▶ **WORK REQUIRED**
Scan the data beneath this task and copy each line that includes "Director".

Page-level text extractions
──────────────────────────────
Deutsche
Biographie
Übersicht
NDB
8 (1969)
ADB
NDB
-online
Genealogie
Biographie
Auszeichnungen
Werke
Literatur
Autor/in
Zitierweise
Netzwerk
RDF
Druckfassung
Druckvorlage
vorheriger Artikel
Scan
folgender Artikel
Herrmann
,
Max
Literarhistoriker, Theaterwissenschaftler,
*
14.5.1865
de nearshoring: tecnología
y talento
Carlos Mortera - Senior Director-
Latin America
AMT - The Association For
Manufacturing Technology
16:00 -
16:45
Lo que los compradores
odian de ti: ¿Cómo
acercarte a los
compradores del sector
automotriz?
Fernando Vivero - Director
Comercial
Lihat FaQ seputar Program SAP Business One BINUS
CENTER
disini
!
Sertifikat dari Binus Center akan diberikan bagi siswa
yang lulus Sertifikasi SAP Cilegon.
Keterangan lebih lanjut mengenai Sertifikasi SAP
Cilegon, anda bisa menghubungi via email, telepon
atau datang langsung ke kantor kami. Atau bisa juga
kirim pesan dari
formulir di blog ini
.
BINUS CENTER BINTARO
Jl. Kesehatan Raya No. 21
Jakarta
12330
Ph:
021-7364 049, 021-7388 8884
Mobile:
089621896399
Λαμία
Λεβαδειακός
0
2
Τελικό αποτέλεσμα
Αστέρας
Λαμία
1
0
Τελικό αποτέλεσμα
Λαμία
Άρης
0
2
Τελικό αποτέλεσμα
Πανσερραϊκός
──────────────────────────────
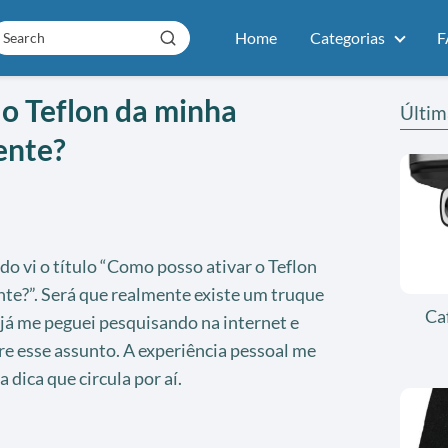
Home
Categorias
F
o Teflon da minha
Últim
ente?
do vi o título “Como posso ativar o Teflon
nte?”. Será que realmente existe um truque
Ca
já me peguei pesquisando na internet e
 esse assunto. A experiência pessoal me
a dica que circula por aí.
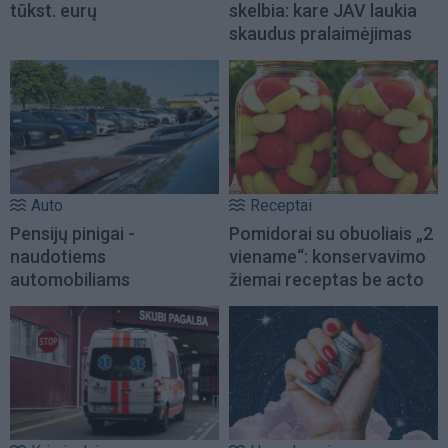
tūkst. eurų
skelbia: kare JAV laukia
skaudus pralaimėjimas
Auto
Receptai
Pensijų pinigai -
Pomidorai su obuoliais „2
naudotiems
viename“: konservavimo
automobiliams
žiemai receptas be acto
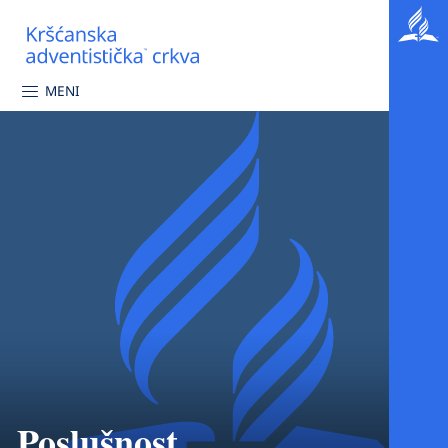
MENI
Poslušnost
──────────────────────────────
▶ **OUTPUT FOR THIS TASK**
Carlos Mortera - Senior Director-
Fernando Vivero - Director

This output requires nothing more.